The speaker furthers this sense of being caught in a passive state in the final lines where he states “the rest of my days I spend / wandering” (Lines 90-91) as though he has no direct purpose or will of his own but instead is stuck “wondering / what, anyway, / was that sticky infusion, that rank flavor of blood, that poetry, by which I lived?” (Lines 91-93). A reader could interpret the last line “by which I lived” to mean the hunter himself is no longer quite alive and is asking what kept him alive during the time when he was still living, or he could be asking what kept him alive during those seven days in which he drank the bear’s blood during the hunt. Calling the blood “poetry” (Line 93) suggests the ultimate apotheosis or combination of the human consciousness and the animal consciousness.

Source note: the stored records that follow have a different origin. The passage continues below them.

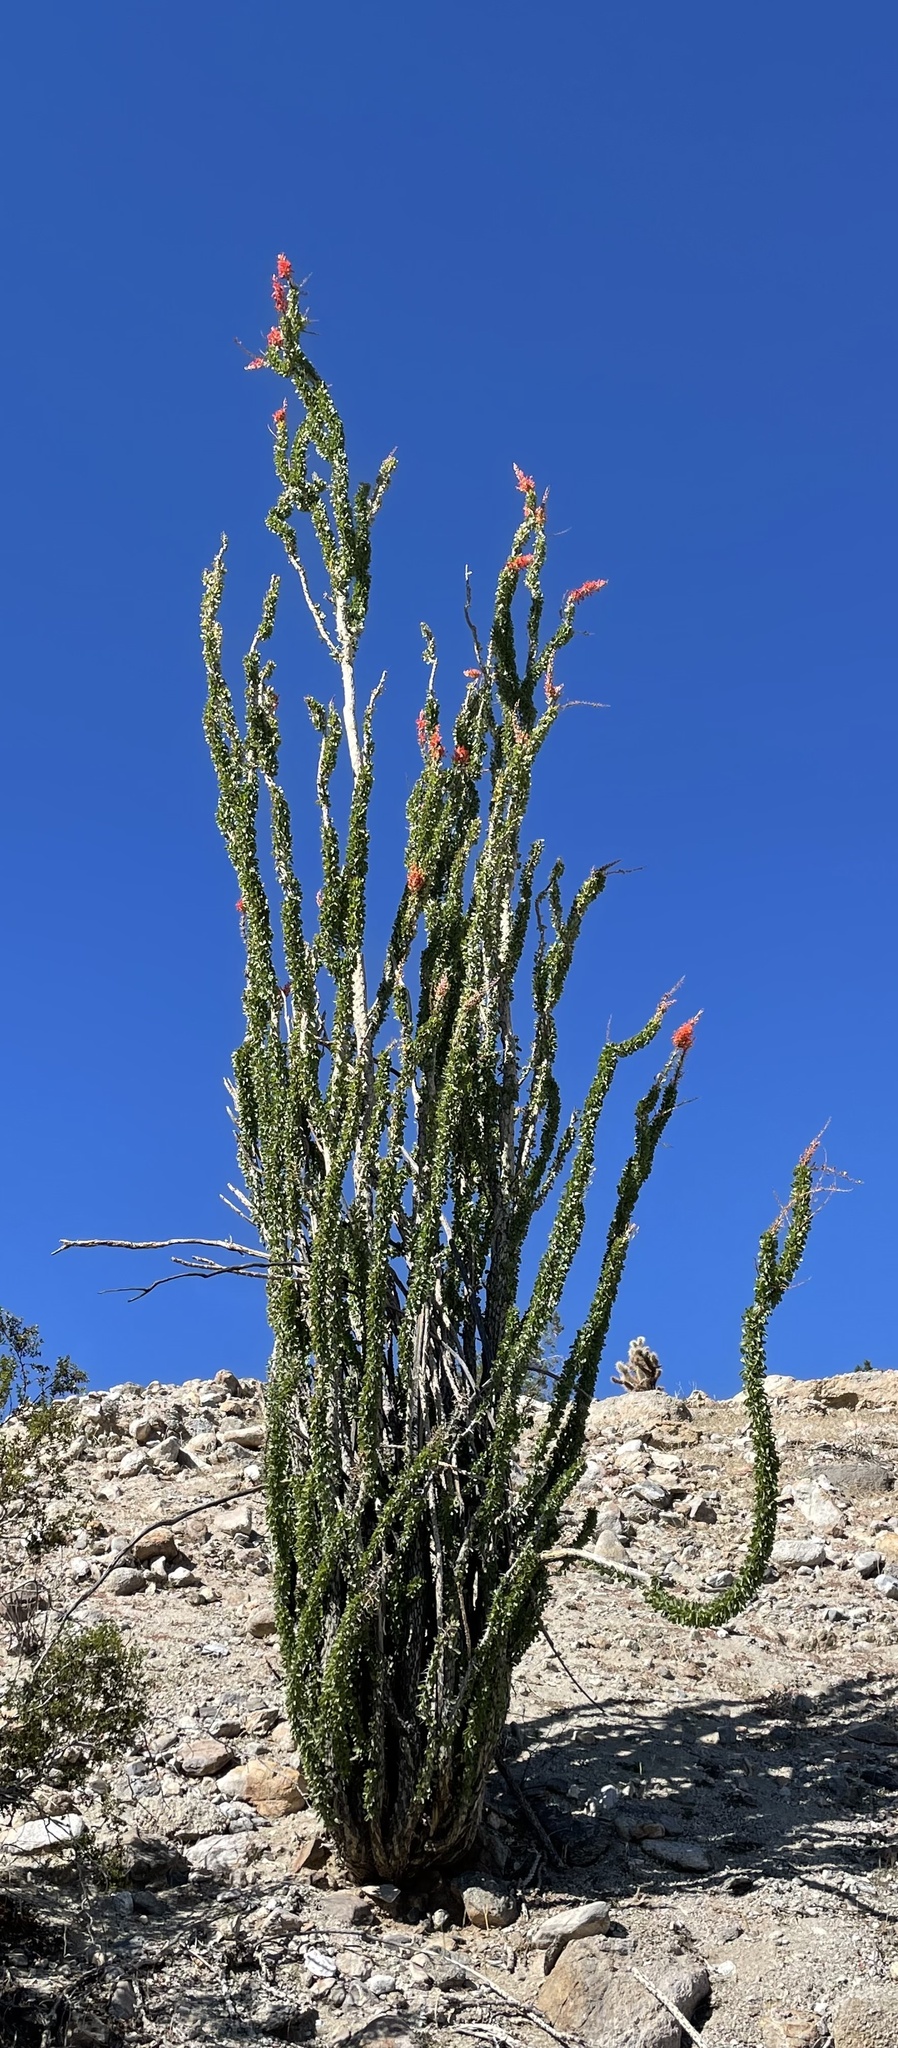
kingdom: Plantae
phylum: Tracheophyta
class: Magnoliopsida
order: Ericales
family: Fouquieriaceae
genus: Fouquieria
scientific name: Fouquieria splendens
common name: Vine-cactus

Only the human, more specifically the poet who is writing this piece, would equate blood to poetry and poetry to blood.
The poem intentionally ends with a question rather than a firm answer because it is a poem about the mysteries of the human and the natural world. Poetry itself is a kind of mystery, and where it comes from and why it sustains a person is hard to explain. How a person can imagine themselves a bear or catch a bear's consciousness is also inexplicable. For the poet, it is sufficient to say that the translation from mere human consciousness to something deeper and less definable is complete, though unexplained.